Chery Ramírez’s decision to have back-to-back performances of her play in Spanish and English will also offer audiences an unusual perspective. If explaining the concept of one Spanish word, such as duende, is so challenging as to inspire an entire manifesto from Lorca, then certainly translating words and performances from Spanish to English will and should invoke trepidation. Chery Ramírez and her collaborators feel that producing the play in two languages gives them an opportunity to open the play up to a larger audience and allow viewers to experience events in both languages if they choose.
In addition to her role as playwright, Chery Ramírez assumes the role of Beatriz and acts alongside long-time collaborator Carlos Alberto Valencia. Chery Ramírez, Valencia, and director Aminta de Lara have shared the task of creating an English version of the play that reflects the nuances of its native language while also assuming a style of speech and manner that New Yorkers will be able to identify with. Chery Ramírez describes their translation process as an extension of their stage work. “Carlos and I worked hard trying to make the language of the play in Spanish reappear in English by keeping its daily tone with a hint of awkwardness or poetry, or whatever it is the dramatic language in Spanish offers,” she says. “Some parts were natural and fun to translate. Some others, where the language becomes too specific in Spanish and has certain rhythms and a particular tone, were more challenging to find the right words or images that were closer to the Spanish, but sufficient and exact in English. We deal with it on stage like everything else. We try them and when they sound off, we try others, until something clicks.”
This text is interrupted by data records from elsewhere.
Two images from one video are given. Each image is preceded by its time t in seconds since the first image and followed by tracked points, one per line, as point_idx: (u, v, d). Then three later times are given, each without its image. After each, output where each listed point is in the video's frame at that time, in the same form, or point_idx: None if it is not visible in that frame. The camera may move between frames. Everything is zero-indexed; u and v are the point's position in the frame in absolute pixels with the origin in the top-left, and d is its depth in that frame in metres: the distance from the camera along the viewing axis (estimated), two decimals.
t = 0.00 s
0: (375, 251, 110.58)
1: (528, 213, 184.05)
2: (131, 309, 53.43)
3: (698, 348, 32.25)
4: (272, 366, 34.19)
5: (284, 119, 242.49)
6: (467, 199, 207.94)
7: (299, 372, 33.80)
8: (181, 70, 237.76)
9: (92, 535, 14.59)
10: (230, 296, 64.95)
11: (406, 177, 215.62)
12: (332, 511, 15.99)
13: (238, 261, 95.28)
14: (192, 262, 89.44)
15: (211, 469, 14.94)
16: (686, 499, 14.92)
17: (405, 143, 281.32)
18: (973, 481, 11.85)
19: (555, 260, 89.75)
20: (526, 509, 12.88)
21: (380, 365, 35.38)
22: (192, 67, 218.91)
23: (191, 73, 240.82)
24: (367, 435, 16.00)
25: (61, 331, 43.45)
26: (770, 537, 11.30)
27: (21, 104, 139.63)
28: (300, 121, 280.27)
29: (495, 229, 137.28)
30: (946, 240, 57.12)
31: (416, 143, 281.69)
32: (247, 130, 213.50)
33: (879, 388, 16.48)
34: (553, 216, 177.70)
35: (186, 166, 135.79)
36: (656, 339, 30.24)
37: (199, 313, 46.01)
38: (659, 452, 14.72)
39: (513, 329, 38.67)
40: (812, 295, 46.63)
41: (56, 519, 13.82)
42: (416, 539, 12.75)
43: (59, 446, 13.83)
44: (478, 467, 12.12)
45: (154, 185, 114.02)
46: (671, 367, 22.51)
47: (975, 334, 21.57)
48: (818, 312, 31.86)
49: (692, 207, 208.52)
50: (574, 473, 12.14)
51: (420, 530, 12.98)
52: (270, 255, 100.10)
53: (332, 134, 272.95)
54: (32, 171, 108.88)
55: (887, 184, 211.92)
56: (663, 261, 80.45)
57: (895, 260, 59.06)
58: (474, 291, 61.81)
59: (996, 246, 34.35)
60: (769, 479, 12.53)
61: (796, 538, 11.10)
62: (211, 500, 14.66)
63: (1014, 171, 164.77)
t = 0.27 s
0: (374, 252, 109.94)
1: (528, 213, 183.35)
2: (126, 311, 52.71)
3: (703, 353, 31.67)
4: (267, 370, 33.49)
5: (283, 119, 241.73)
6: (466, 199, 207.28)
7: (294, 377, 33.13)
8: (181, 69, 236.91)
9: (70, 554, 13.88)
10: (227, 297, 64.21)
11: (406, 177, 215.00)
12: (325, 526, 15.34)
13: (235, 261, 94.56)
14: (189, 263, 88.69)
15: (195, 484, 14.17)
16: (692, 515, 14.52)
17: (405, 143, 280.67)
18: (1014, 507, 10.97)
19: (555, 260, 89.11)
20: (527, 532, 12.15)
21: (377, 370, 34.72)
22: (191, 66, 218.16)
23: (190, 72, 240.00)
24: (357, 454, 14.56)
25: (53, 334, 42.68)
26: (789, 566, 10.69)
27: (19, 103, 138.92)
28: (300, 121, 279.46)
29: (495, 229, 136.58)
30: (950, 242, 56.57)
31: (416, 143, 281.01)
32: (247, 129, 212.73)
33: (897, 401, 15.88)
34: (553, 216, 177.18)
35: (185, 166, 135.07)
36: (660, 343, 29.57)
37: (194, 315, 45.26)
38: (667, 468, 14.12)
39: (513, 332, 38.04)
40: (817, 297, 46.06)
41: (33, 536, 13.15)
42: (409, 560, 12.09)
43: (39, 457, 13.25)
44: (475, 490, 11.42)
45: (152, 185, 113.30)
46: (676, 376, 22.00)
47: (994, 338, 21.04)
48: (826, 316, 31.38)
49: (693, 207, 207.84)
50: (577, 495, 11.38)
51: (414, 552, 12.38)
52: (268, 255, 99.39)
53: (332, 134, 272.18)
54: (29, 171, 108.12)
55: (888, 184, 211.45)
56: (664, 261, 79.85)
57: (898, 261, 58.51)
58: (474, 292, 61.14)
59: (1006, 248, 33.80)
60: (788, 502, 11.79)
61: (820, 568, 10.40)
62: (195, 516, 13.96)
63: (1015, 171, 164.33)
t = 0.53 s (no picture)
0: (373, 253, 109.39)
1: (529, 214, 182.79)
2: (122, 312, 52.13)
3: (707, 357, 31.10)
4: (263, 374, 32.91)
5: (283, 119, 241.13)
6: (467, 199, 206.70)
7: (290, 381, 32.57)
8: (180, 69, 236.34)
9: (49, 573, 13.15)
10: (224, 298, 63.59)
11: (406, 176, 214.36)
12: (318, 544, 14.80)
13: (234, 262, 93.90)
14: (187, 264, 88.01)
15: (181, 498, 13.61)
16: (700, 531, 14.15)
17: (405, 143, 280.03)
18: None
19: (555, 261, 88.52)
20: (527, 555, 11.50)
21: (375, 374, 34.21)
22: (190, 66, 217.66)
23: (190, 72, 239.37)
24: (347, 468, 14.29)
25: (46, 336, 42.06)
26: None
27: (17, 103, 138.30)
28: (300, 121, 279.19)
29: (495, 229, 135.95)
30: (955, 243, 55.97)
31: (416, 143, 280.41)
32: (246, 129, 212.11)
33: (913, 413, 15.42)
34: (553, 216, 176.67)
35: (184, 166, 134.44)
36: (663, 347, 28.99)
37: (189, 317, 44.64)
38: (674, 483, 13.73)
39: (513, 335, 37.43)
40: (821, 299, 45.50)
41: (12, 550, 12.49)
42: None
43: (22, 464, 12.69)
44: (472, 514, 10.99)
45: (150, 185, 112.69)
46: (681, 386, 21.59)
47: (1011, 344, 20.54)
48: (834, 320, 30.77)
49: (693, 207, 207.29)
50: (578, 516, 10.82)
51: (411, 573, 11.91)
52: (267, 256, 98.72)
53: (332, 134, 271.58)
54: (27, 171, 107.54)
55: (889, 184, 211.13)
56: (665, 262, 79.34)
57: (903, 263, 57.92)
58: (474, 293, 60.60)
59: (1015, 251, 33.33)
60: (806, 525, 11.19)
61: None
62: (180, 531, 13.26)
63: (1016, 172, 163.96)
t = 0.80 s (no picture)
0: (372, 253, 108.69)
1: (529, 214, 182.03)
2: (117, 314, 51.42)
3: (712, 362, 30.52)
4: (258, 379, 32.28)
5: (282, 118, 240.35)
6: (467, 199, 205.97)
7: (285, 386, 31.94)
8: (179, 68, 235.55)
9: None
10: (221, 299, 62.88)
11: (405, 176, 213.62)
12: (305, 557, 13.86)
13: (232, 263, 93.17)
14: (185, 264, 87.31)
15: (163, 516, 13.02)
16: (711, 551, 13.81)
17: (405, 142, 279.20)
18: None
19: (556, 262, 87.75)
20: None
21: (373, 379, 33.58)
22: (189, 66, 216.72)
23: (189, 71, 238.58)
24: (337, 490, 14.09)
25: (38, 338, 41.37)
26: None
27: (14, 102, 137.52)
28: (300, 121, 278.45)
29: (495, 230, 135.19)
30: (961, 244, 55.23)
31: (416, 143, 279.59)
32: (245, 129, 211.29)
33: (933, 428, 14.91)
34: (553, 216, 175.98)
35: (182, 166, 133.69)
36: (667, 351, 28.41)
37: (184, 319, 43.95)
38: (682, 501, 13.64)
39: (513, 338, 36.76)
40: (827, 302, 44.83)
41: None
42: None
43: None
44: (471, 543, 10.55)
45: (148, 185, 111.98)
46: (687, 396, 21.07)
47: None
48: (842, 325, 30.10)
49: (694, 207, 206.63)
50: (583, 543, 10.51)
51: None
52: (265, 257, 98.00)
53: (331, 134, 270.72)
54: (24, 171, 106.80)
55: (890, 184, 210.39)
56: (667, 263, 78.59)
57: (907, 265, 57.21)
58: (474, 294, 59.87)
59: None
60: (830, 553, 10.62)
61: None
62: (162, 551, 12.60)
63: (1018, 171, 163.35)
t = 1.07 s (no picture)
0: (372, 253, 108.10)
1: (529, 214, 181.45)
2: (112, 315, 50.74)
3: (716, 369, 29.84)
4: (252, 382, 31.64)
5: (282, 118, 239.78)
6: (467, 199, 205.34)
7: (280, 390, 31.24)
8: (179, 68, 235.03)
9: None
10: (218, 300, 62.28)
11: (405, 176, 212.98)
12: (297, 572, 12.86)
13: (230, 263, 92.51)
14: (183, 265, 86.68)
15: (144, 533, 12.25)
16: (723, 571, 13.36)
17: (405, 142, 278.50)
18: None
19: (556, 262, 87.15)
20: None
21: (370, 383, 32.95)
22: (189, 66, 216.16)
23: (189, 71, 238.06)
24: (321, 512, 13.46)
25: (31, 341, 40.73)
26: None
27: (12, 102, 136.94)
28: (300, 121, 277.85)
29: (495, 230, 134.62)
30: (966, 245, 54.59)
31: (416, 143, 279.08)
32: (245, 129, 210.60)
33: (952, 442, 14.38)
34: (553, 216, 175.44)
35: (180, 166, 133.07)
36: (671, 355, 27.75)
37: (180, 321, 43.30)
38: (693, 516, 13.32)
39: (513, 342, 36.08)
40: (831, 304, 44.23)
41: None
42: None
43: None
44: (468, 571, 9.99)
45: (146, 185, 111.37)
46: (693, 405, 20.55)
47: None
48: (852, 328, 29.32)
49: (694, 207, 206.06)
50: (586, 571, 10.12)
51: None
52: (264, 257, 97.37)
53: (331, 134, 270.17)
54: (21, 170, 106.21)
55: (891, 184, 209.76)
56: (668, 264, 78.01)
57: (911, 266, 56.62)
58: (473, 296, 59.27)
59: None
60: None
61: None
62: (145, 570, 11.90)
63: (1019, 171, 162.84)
All in all, Aviones de Papel seeks to unite not only its characters, but the two nations and cultures that have now staged it, through examining the pivotal moments of loneliness that pervade our lives, no matter the language we speak or the city we live in.
The play’s emphasis on one’s quest for psychological and physical space speaks to the specific experience of city life and remains timely, especially as the trend of suburbanites swarming back to cities continues to rise. As our spaces threaten to collide, we may put up walls—sometimes with a clear intent to block out “the other”—but these physical and emotional barriers are almost always in jeopardy because the outside world, and perhaps fate itself, insist that we confront it. If the illogical spirits of duende persist on knocking at the door, as Diego does with Beatriz, then it’s not a simple matter of opening or not opening the door. The spirits will enter anyway and wreak havoc. Be it glorious or subversive, a magical chaos will ensue. As Lorca testified, “Duende is there to challenge us to keep our ears open to the ‘dark sounds,’ to keep our touch with the earth and with the ghosts of those who have come before, to never refuse the struggle which is needed to keep the spirits working on the side of truth.”